Often neglected in the recountings of the famous 1919 solar-eclipse expedition was the team's largest data set from the Sobral astrographic telescope, which indicated a deflection of 0.93 arcseconds, in favor of Sir Isaac Newton. Because of various technical problems with the Sobral scope, including a blurring of its images, the British team decided to downplay that instrument's results. Eddington admitted he was unscientifically rooting for Einstein, but his instincts to reject the astrographic telescope results turned out to be good in the end. Campbell headed up another solar-eclipse expedition in 1922, which arrived at similar results and further confirmed Einstein's theory. When asked what he had been expecting, Campbell replied in all seriousness, “I hoped it would not be true.” Relativity's thoroughly new vision of space and time, coupled with its complexity, made even several leading scientists reluctant to accept its predictions. Those primarily trained in classical physics were quite leery of general relativity's strange outlook on the force of gravity and wondered if the light-bending was actually a refraction effect in the Sun's atmosphere or perhaps was due to a physical distortion of the photographic plate from imaging the hot solar corona. Heber Curtis, who met Einstein during his first visit to the United States, was certainly no fan of relativity. “We met in quick succession Their Eminences, the Prince of Monaco, Dr. Einstein and President Harding, and were photographed in a group on the White House lawn,” Curtis wrote Campbell soon after the meeting. Curtis, who was still convinced he had proven Einstein wrong with his flawed 1918 expedition results, would have been glad to see someone join him in overturning Einstein. “He surely looks like the fourth dimension!” joked Curtis about the German phenom. “Face is somewhat sallow and yellowish, redeemed by very keen bright eyes. But wears his hair a la [Polish pianist Ignacy] Paderewski in narrow greasy curls of small diameter and four or five inches long.”

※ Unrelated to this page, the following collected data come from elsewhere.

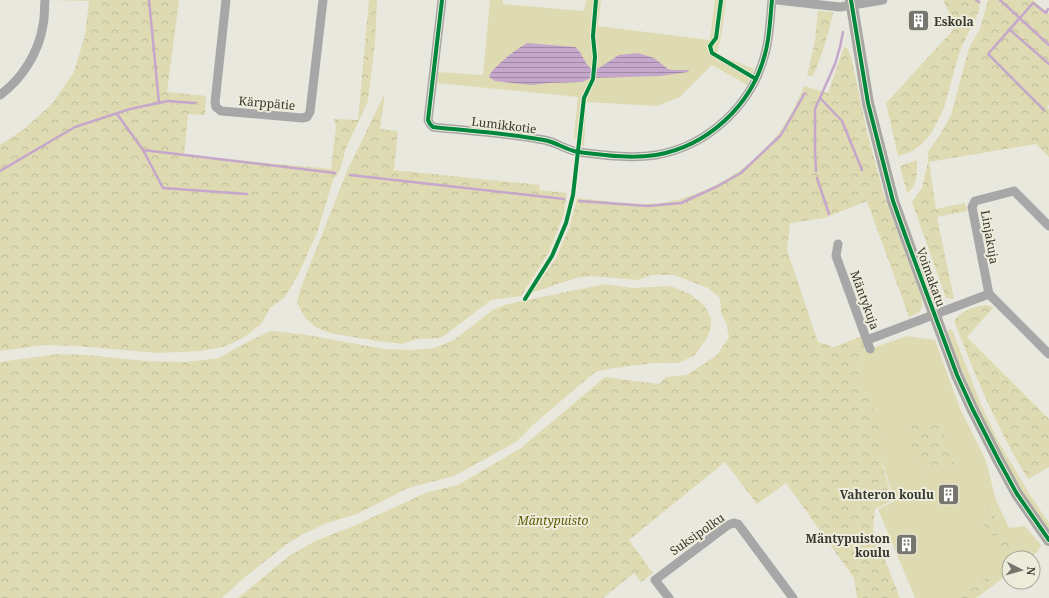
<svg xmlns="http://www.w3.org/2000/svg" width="1049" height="598" viewBox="0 0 1049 598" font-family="'Noto Serif',serif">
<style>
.green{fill:#dedab1}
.forest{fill:url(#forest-crowns)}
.water{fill:url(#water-rules)}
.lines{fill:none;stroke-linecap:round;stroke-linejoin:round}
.stream{stroke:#c5a7cb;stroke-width:2.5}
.street{stroke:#a8a7a7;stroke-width:9}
.secondary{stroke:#a8a7a4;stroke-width:12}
.cycleway-casing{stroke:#edecdb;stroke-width:6}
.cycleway{stroke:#00873e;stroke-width:4}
.labels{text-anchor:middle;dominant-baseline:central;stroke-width:4;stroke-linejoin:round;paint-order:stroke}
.poi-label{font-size:12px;font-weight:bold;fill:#383832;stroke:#edecdb;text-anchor:end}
.street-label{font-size:12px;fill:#383832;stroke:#edecdb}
.park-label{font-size:12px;font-style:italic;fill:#615a00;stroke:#edecdb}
</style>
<defs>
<pattern id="forest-crowns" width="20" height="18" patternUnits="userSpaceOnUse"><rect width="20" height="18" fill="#dedab1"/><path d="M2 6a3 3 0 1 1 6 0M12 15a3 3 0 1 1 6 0" fill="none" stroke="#bfbc99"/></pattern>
<pattern id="water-rules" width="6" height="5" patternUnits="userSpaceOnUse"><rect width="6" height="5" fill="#c5a7cb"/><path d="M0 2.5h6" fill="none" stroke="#a189a5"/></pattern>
</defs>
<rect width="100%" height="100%" fill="#e9e8df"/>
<g class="green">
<polygon points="490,0 503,0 503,4 584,11 586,0 601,0 598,26 710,40 715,0 726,1 721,37 717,54 754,69 747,85 712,65 680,97 657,106 586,102 584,147 574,137 578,97 437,83 438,72 483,75"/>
<path d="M950,329L952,330L980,402L997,439L1030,495L1049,523V530C1034,508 1018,487 1005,463C983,422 964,378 948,334V331Z"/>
<polygon points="907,336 935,340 959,406 986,461 996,500 1009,528 1025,526 1041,545 1037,552 1030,558 1009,558 1009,573 991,587 990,584 972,598 915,598 878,509 895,501 854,377 867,350"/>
</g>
<g class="forest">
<polygon points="50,0 179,0 167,92 206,96 205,115 188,114 184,155 331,169 336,128 334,119 358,120 369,0 377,0 375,43 368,101 346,148 340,170 333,180 317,233 298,275 284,298 270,308 261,324 243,338 223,347 201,351 157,353 77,346 44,345 0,351 0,145 23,130 52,104 74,72 85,35 89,1"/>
<polygon points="943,0 980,0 979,11 960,50 944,108 932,132 921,145 911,152 898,156 886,103 956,27"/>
<polygon points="988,0 1033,0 1049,14 1049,104 1047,108 1049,109 1049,157 1036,144 929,162 936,209 965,203 967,211 937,217 954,299 946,298 912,202 922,188 928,162 928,152 940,135 951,115 969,48 980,29"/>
<path d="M818,11L833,12C829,34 822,54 814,74L812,76H807L815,41Z"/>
<path d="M844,47L847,48L851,56L867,132L884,195L922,299C923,312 920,312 909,317L867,201L824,218L790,223L787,250L818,342L834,347L862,336L866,354L857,370L882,433V464L893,500L875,509L873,529L900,598H857L854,578L786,483L757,504L725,462L629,540L653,573L641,582L634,573L603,598H238L289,556L317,540L349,528L428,492L458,485L521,448L605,377L659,384L666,377L687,375L717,355L729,337L727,325L721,313L720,298L708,288L674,275H652L638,280L591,276L576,278L531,293L556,258L570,226L577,198C607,201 638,207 668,202C674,201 680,199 686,197C729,184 769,154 791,114C796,105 800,95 804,86L828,93Z"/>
<polygon points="385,93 380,129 398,131 394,170 540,185 539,190 567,193 564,214 548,254 521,296 491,300 441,338 417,339 402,344 377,341 330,333 317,328 306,319 297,303 300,290 348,169"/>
<path d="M917,160C917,172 918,186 907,193L900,166Z"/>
<polygon points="605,284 632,288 671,286 690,294 704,305 711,318 711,328 707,338 695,355 679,363 653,363 613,368 595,372 534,424 516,442 454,476 408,488 357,514 327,523 303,534 287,544 246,576 222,598 0,598 0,362 58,354 87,355 145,361 186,362 219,358 251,340 271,331 301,334 384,349 413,350 434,348 454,340 494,309 508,304"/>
<path d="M985,305L994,307L967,337L1049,419V467L1028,479C997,429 975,375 954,321C960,311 974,307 985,305Z"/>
<polygon points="938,417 955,464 928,474 923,462 917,463 906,428"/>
<polygon points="991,507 1001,534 984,537 981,530 986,522 983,511"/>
<polygon points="1021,535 1025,536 1026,540 992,552 988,550 987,546"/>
<polygon points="988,577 991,587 976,598 955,598"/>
</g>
<path class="water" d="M527,43L575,47C582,52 584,62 590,68H599L619,55L638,53L654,58L668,69L672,70H689L688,72L660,76L591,78L582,82L549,83L531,85L495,81L489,77C491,68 518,48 527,43Z"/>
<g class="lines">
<g class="stream">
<polyline points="149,0 159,103"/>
<polyline points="976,0 979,2"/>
<polyline points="1000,0 1049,45"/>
<polyline points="1009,29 1049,64"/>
<polyline points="820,98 842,121 862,170"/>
<polyline points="1044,110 988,54 1033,3 1046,13 1048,9"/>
<polyline points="117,114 143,150 163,188 247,194"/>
<polyline points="143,150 335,173"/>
<polyline points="0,171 75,127 130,109 168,101 195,103"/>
<polyline points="816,171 815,151 815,109 835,64 840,47 843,32"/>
<polyline points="350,175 564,199"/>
<polyline points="817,178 829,214"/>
<polyline points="579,201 648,206 681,203 716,187 741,173 781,135 805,93"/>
</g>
<g class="street">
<polyline points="226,0 215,102 216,107 221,111 302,118 307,117 310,112 323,0"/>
<path d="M442,0L428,120L430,124L433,127C469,131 507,133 544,140C556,142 566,150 578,152C603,155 631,159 656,155C708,146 752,105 765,54C770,37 770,18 772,0"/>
<polyline points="777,0 840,7 883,0"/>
<path d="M0,95C22,79 39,52 43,25C45,17 44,8 45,0"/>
<polyline points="838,244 836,256 870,349"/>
<polyline points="989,294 972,207 975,201 1014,191 1049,226"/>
<polyline points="867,340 989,294 1049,354"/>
<polyline points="669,598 655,580 728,525 734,523 738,524 793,598"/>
</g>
<polyline class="secondary" points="851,0 868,103 893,201 908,243 957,375 972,408 999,461 1017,494 1049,540"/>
<defs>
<g id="cycleway">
<path d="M442,0L428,120L430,124L433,127C469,131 507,133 544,140C556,142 566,150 578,152C603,155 631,159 656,155C708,146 752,105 765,54C770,37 770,18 772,0"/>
<polyline points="721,0 716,38 710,46 712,53 756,79"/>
<polyline points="851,0 868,103 893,201 908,243 957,375 972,408 999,461 1017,494 1049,540"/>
<polyline points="525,299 552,256 566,223 573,195 584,98 593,79 595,57 593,36 596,0"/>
</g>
</defs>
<use href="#cycleway" class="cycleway-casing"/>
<use href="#cycleway" class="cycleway"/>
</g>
<defs>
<symbol id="building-square" viewBox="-11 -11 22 22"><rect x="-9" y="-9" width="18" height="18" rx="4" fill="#76766f" stroke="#edecdb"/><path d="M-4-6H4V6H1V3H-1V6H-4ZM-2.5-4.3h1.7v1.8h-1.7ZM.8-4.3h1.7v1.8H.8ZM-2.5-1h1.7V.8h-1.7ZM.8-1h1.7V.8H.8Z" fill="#fff"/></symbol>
</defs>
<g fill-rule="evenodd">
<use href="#building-square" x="906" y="8" width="25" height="25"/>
<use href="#building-square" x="936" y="482" width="25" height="25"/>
<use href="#building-square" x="894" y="532" width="25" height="25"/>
</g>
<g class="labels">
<g class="poi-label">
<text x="934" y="21" text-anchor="start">Eskola</text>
<text x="934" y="494">Vahteron koulu</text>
<text x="890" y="538">Mäntypuiston<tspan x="890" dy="14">koulu</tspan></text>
</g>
<g class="street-label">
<text transform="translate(267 103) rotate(5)">Kärppätie</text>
<text transform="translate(504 125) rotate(7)">Lumikkotie</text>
<text transform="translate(990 237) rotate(80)">Linjakuja</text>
<text transform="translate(931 277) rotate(70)">Voimakatu</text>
<text transform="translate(865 300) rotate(70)">Mäntykuja</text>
<text transform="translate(697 534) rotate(-35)">Suksipolku</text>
</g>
<g class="park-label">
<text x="553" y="520">Mäntypuisto</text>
</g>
</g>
<g transform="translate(1021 570) rotate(96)"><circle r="19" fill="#edecdb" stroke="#a5a497"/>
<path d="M0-3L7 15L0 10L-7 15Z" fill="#76766f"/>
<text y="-6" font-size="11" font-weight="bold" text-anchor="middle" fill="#383832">N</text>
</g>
</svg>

Even a full decade after general relativity was introduced, many scientists were still resisting Einstein's new view of the universe. At the National Academy of Sciences meeting in Washington in 1925, physicist Dayton Miller of the Case School of Applied Science in Cleveland announced he had seen evidence of an “ether drag,” the speed of light changing with the motion of Earth. According to one conference attendee, this report was a “bombshell…which quite blew up the meeting of the Academy and
got more applause
than anything that happened…[disturbing] the relativists in general.”

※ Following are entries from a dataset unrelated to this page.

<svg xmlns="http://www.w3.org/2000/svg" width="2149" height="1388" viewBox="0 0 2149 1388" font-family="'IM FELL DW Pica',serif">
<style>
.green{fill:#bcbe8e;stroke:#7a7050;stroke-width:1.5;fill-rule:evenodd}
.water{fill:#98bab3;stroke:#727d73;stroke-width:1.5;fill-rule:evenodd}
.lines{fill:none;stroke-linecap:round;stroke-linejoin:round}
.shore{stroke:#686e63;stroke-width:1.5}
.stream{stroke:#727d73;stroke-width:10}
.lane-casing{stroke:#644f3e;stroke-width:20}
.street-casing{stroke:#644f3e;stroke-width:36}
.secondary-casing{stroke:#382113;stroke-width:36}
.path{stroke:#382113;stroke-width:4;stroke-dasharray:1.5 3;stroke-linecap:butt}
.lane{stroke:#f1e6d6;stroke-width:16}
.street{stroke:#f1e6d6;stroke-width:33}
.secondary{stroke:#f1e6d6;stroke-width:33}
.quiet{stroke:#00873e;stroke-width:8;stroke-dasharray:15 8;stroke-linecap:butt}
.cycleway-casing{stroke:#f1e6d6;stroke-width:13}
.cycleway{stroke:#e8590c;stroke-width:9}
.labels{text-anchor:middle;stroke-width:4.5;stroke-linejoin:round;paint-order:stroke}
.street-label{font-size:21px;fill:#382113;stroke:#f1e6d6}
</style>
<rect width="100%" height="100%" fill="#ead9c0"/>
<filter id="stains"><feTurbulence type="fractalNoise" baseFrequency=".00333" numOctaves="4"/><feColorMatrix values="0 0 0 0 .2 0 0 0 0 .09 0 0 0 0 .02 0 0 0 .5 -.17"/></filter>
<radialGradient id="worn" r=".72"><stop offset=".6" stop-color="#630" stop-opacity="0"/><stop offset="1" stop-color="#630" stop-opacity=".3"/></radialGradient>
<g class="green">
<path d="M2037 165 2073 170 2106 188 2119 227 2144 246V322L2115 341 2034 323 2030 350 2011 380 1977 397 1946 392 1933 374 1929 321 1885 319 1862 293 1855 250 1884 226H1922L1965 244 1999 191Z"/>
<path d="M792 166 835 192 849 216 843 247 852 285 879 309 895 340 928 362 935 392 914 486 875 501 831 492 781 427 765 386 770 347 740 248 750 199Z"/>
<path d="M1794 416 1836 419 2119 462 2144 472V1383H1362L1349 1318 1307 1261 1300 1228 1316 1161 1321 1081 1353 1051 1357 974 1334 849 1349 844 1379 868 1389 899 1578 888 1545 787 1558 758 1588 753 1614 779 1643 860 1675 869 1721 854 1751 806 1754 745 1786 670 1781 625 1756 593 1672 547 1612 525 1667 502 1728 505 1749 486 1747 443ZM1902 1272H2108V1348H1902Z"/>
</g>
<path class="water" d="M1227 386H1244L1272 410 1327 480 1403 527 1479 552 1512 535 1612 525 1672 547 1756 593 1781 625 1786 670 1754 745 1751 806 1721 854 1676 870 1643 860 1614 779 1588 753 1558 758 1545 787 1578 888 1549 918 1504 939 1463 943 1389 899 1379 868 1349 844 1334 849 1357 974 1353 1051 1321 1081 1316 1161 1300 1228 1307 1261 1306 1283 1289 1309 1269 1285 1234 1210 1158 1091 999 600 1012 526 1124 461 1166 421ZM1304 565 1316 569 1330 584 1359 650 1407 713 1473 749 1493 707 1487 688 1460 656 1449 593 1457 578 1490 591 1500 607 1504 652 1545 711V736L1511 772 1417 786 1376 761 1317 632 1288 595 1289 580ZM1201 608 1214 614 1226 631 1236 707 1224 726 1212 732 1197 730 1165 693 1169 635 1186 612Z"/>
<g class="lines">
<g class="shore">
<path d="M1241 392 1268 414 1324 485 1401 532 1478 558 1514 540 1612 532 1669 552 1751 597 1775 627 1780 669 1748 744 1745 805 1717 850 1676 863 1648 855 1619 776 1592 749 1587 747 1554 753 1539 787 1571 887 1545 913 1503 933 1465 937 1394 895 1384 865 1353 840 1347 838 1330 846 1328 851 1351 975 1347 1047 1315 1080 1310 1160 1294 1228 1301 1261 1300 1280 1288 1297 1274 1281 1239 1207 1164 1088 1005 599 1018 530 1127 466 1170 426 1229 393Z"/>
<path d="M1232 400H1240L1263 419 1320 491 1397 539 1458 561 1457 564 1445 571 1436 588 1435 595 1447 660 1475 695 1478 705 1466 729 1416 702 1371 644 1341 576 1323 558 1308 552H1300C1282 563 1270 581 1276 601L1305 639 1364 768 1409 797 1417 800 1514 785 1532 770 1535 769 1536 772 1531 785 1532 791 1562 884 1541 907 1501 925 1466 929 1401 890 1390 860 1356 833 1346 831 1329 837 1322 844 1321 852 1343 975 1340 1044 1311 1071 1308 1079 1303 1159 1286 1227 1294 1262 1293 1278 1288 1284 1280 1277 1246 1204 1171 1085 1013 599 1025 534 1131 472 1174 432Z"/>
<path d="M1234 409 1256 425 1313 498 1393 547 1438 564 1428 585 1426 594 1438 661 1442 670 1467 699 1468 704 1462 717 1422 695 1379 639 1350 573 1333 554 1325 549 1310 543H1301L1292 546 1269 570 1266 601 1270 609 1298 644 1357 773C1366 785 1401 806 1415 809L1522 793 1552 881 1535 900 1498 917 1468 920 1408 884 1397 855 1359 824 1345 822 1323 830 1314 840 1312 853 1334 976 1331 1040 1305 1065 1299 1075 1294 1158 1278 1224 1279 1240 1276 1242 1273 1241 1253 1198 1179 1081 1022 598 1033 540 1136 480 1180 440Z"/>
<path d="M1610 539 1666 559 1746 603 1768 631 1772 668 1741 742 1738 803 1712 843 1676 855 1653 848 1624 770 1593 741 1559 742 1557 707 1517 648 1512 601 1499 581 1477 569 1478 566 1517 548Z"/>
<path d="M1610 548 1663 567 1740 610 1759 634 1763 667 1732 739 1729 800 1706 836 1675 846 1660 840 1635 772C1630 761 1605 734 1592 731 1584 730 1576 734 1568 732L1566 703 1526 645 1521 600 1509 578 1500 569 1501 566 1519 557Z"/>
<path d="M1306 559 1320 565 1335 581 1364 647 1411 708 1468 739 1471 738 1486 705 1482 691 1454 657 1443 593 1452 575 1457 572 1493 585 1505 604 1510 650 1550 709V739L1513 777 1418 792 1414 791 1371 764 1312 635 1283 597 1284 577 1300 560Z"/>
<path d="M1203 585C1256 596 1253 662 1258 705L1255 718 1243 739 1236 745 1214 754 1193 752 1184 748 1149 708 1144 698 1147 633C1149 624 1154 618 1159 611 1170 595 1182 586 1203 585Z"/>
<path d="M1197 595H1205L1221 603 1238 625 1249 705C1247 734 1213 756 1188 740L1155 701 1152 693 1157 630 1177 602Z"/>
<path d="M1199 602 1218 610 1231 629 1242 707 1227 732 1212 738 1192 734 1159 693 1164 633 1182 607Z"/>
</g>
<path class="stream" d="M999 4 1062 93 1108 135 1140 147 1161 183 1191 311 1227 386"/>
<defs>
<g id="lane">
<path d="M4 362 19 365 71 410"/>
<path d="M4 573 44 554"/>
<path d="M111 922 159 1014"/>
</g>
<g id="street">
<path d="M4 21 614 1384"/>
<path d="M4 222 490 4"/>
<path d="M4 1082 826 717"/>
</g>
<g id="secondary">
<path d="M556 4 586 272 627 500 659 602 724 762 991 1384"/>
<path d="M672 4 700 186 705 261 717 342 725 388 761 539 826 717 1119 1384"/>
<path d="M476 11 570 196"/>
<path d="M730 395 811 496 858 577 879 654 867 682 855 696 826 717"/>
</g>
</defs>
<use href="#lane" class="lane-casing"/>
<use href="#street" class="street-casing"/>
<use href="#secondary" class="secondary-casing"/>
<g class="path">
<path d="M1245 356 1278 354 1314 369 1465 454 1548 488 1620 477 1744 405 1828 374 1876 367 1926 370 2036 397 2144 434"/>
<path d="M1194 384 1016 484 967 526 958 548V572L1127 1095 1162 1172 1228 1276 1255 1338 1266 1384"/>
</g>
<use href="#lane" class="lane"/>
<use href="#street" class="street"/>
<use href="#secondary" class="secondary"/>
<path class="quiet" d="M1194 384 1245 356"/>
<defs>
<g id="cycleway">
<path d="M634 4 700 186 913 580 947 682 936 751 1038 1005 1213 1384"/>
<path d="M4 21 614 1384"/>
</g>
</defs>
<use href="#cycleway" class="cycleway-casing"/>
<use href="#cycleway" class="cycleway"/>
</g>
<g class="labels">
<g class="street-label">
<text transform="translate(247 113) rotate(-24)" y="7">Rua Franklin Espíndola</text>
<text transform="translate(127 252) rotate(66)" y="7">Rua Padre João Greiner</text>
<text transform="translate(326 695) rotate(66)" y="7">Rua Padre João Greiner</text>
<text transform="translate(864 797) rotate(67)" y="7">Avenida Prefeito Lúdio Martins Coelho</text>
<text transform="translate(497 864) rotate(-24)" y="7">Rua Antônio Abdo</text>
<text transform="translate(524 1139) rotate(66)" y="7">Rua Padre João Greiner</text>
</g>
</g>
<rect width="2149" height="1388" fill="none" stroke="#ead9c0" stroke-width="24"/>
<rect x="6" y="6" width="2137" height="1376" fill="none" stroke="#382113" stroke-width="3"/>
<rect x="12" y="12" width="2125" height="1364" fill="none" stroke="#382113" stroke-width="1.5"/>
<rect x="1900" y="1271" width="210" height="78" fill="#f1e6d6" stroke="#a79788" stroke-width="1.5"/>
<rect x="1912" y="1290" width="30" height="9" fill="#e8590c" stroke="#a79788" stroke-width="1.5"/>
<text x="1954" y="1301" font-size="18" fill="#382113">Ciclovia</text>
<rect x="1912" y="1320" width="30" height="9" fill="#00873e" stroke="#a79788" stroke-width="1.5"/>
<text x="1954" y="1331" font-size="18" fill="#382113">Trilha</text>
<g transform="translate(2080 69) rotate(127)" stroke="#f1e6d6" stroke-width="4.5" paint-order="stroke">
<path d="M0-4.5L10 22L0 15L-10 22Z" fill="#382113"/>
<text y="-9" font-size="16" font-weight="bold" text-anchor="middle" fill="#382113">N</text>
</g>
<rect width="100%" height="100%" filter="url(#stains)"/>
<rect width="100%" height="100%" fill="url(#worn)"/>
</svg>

Einstein supporters were enraged that doubts over relativity still lingered at all. “I am really getting pretty tired of the fundamentalist's attitude of the opponents of relativity,” said Henry Norris Russell in response to Miller's bolt from the blue. “Their psychology seems to me to be exactly similar to that of the most conservative theologians.” In time, though, Miller's experiments proved faulty, and astronomers would eventually have to face up to the new cosmic order.